This is one of the most unusual windows I’ve ever seen. I spotted it during a trip to Segovia, Spain a few years ago.
Have you ever looked through a window which has really old glass in it? The glass has structure and shape. It often has twists, curls or waves in it, so that whatever you are looking at through the window is completely changed by the window itself.
We are used to having factory produced smooth, “flawless” glass in our windows. It’s so unobtrusive that we don’t even really notice it at all. In fact, some places put red discs, or notices on the glass to stop people from trying to walk through it. But I like that older, hand-fashioned glass. Those patterns and shapes don’t seem like flaws to me, and I rather enjoy seeing the results of the creative fusion of whatever is on the other side of the glass, the glass itself, and my own act of observation. It reminds me just how actively creative perception is. Other wise I tend to think of it like a camera lens with the image of the “outside” cast precisely onto the screen after flipping upside down twice, once as it goes through the lens, then a second time, to “correct” it, as it passes through a prism. See, even that apparently more direct way of seeing, isn’t as direct as we first think, is it?

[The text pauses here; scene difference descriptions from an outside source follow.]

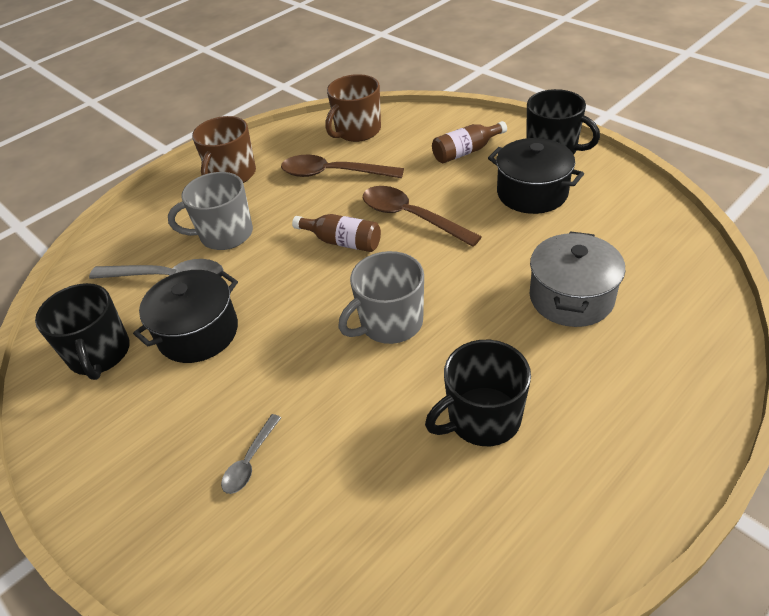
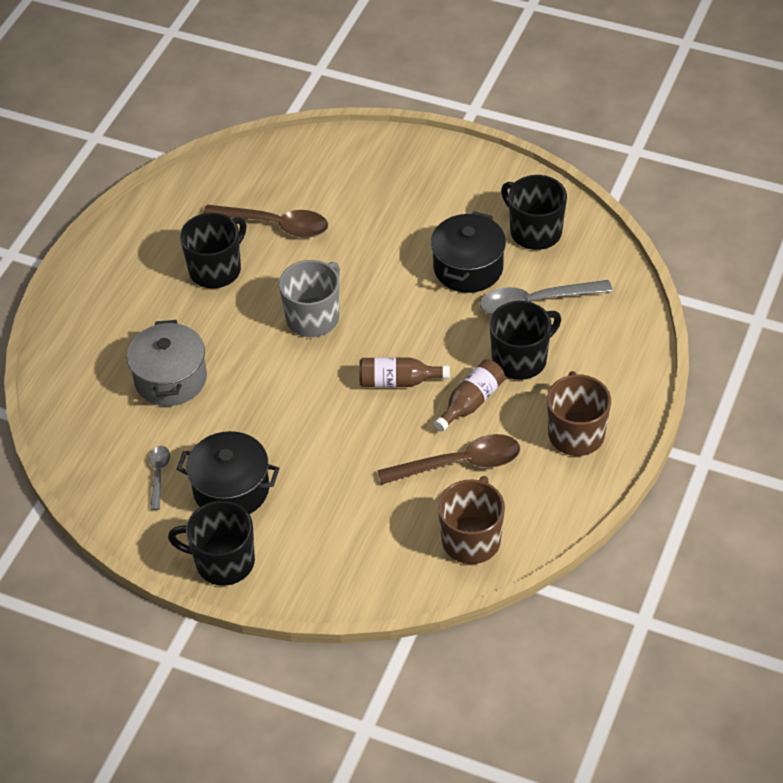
camera: 155 degrees right, 5 degrees up
(225, 234) = (520, 359): grey mug -> black mug
(250, 461) = (362, 203): grey spoon -> grey spoon (159, 475)
(411, 217) = (345, 427): brown spoon -> brown spoon (275, 225)
(466, 151) = (322, 535): brown bottle -> brown bottle (471, 402)

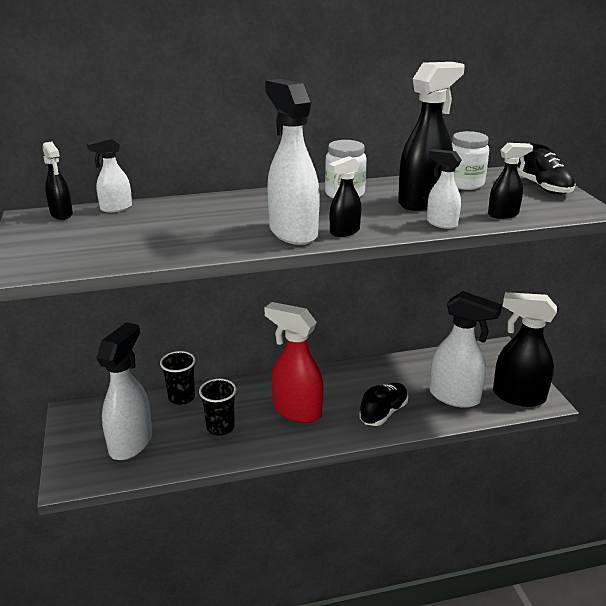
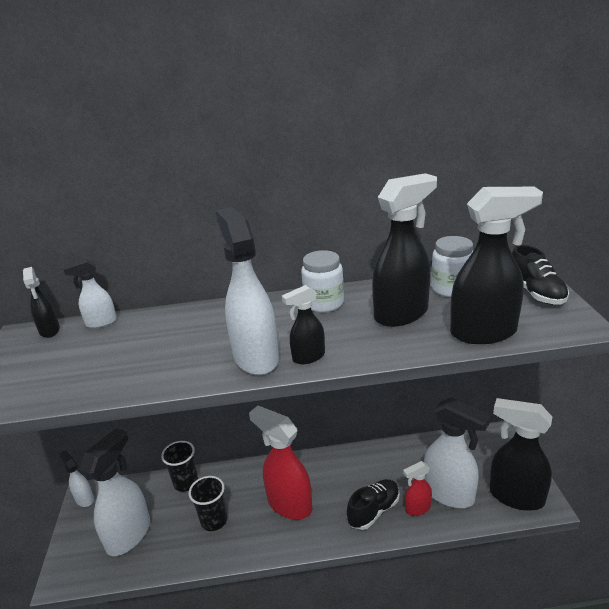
camera: 10 degrees right, 0 degrees up
(426, 409) = (417, 508): none -> red spray bottle
(441, 223) = (413, 345): white spray bottle -> white spray bottle (84, 499)
(503, 214) = (484, 333): black spray bottle -> black spray bottle, size x1.92

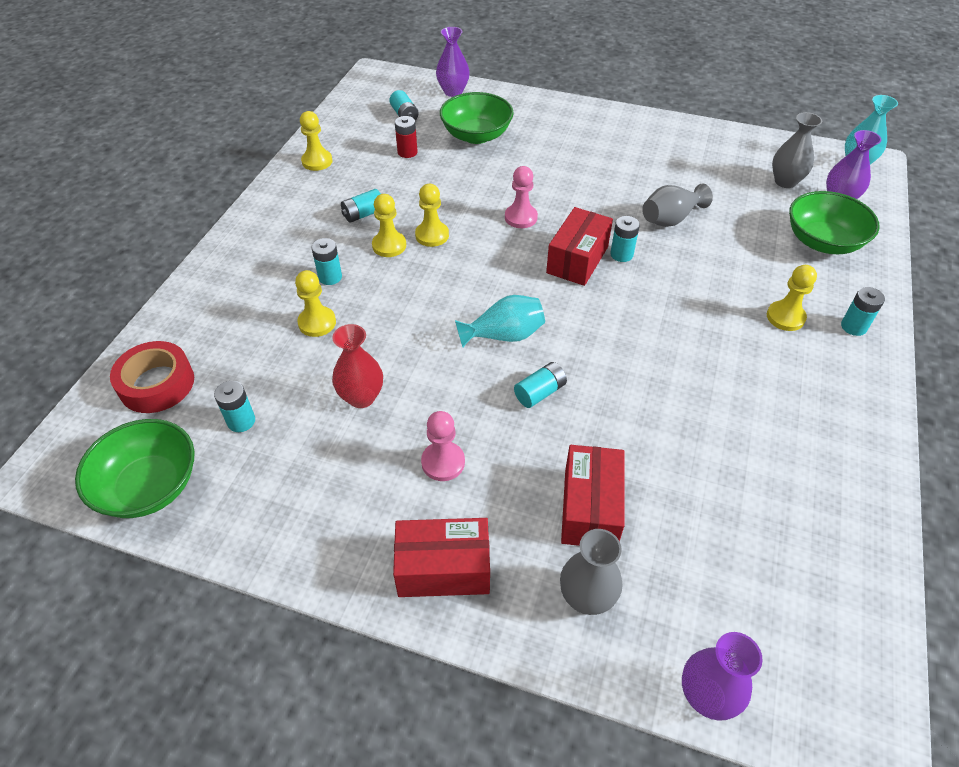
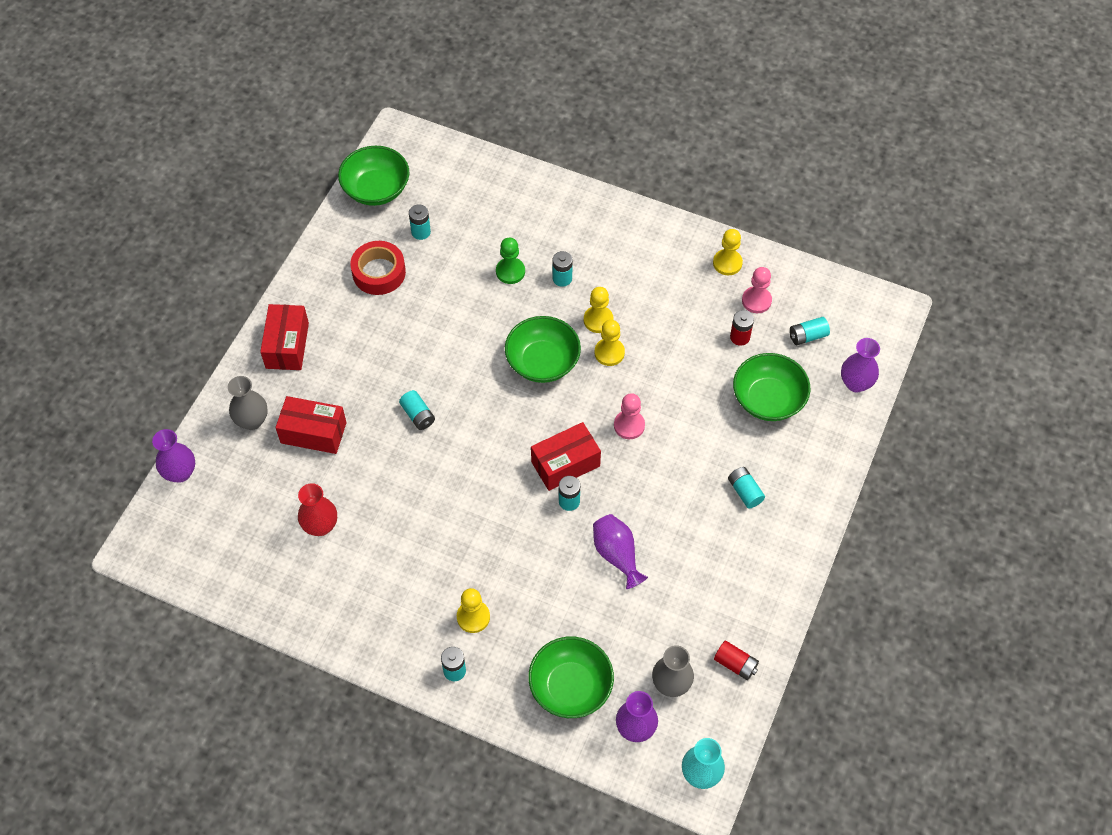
camera: 95 degrees right, 10 degrees up
(157, 384) = (462, 180): red tape -> red tape (379, 272)
(317, 323) = (510, 271): yellow pawn -> green pawn
(361, 397) = (431, 301): red vase -> red vase (320, 526)
(363, 214) = (643, 301): turquoise battery -> turquoise battery (745, 491)
(443, 462) = (366, 349): pink pawn -> pink pawn (756, 300)
(448, 285) = (542, 362): none -> green bowl
(504, 335) = (480, 397): turquoise vase -> none
(577, 260) = (565, 464): red box -> red box turned 60 degrees counterclockwise
(670, 219) = (617, 555): grey vase -> purple vase
(748, 148) = (735, 664): none -> red battery

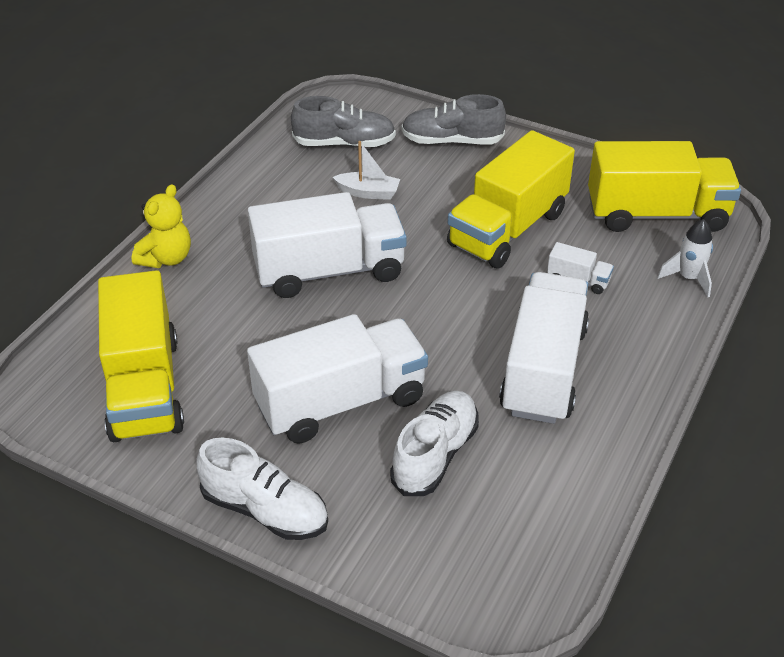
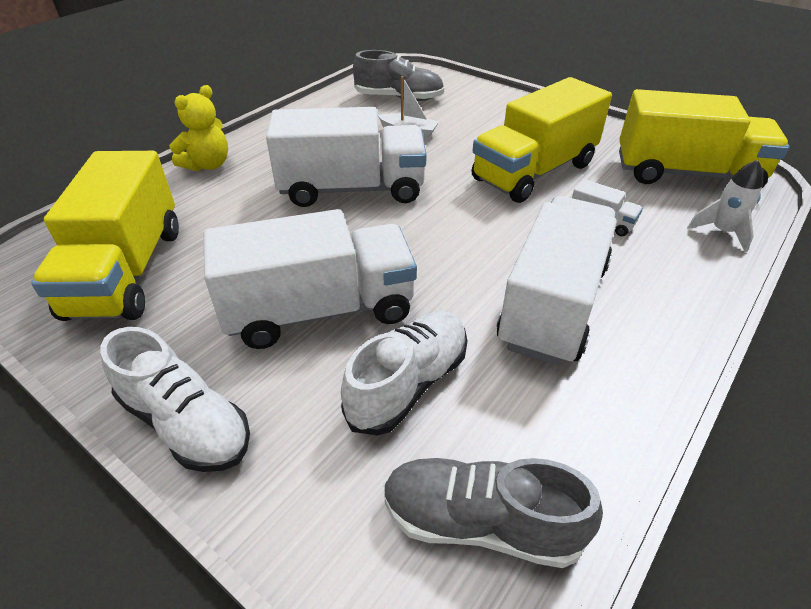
camera: 10 degrees right, 0 degrees up
(452, 141) = (494, 104): grey shoe -> grey shoe (481, 523)

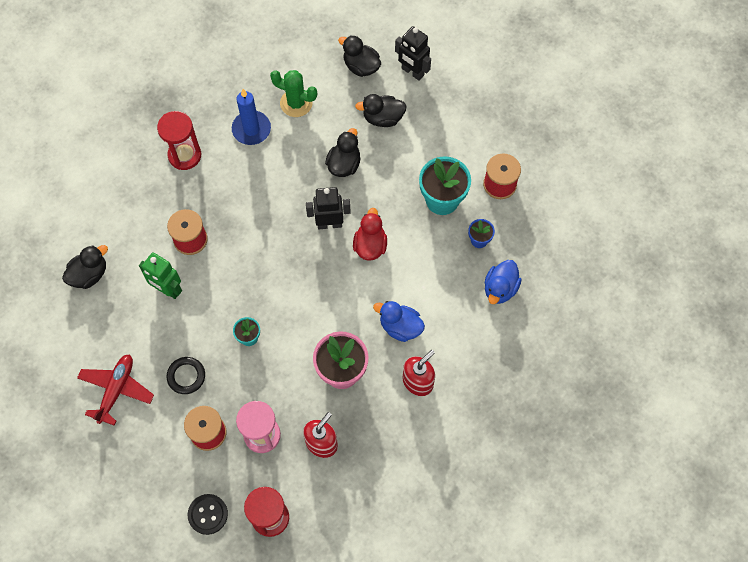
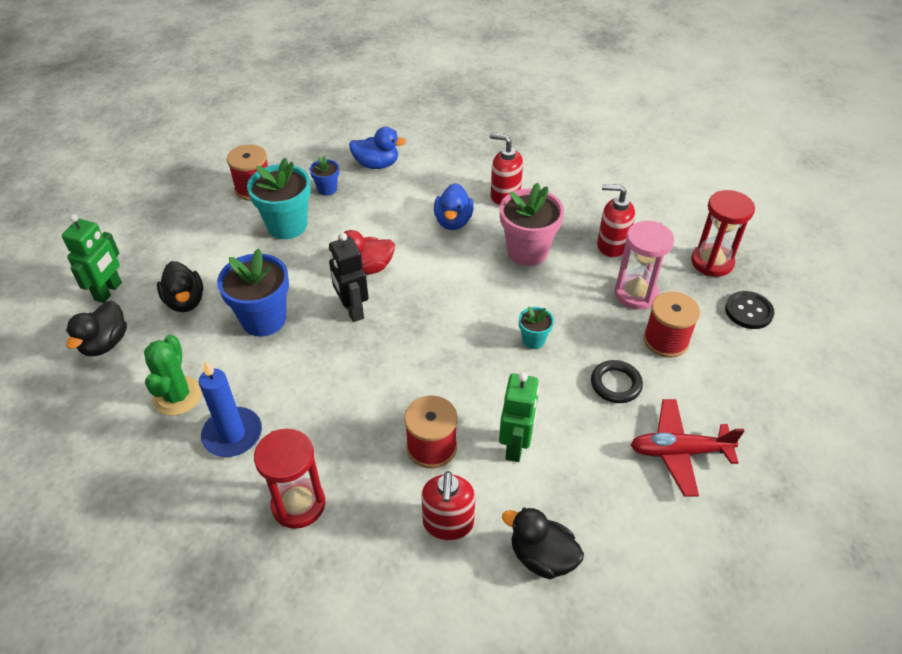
camera: 110 degrees left, 20 degrees down
(134, 231) = (448, 523): none -> red soap dispenser
(344, 164) = (264, 319): black duck -> blue flower pot
(412, 72) = (109, 291): black robot -> green robot

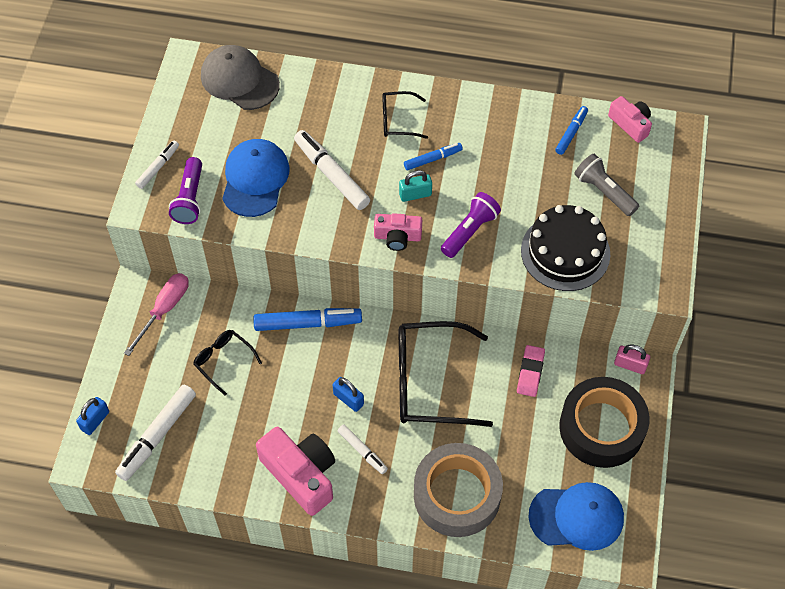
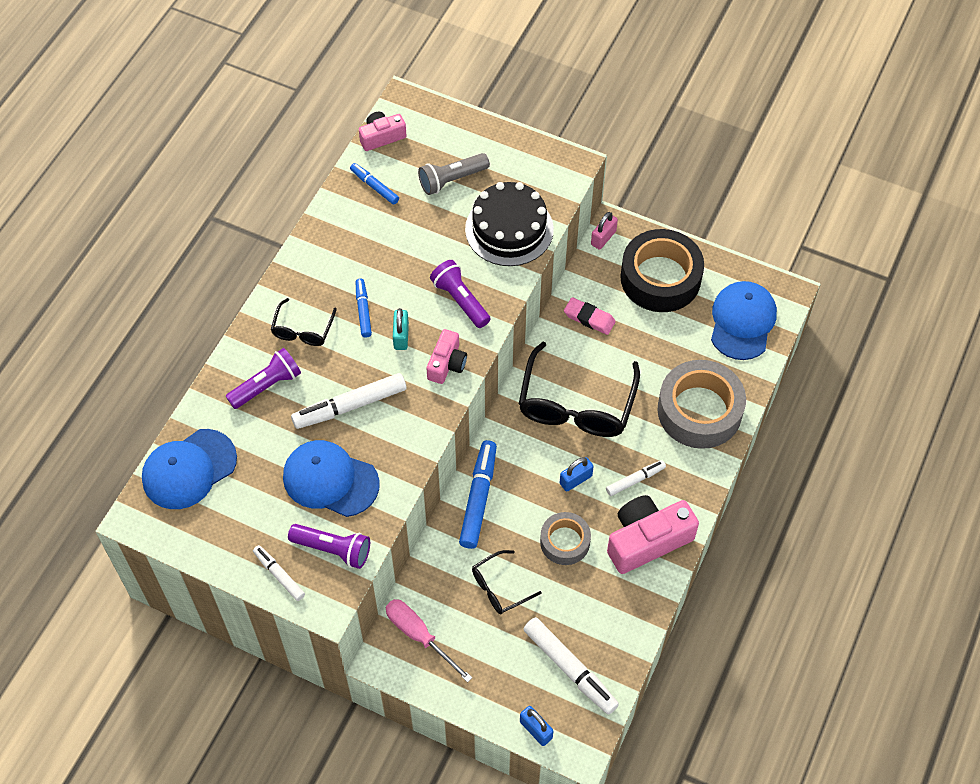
camera: 75 degrees left, 0 degrees up
(239, 80) = (189, 469): grey cap -> blue cap
(281, 404) = (565, 542): none -> grey tape
(334, 110) = (267, 386): none -> purple flashlight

As well as reminding me of the active creative processes involved in perception, because it makes me more aware of myself as the viewing “subject”, I’m also reminded of how every one of us experiences the universe from our own unique perspective.
This particular window magnifies that idea for me. You could imagine that each of these circles is a unique lens through which a different person sees and experiences the world. Each one a bit different from the others. But, actually, all of the circles are connected……you see those connecting lines in the glass?
Because that’s a bit like how it is for us, isn’t it?
I view the world from this place of a “self”, whatever that is, this particular place which I cannot share with any other living being. No two of have identical experiences of what we perceive. We bring our unique memories, values, beliefs and imaginings to bear on it all. But that doesn’t mean we are completely separate looking at totally different worlds. We share a lot….we share a lot of atoms and molecules, we share time and space, we share stories, beliefs and traditions…..whatever we see and experience is not entirely disconnected from what others see, experience and feel, after all.
It’s a tricky one, that. It’s a constant dynamic balance, an integration of what’s different and what’s shared. Pretty amazing, huh?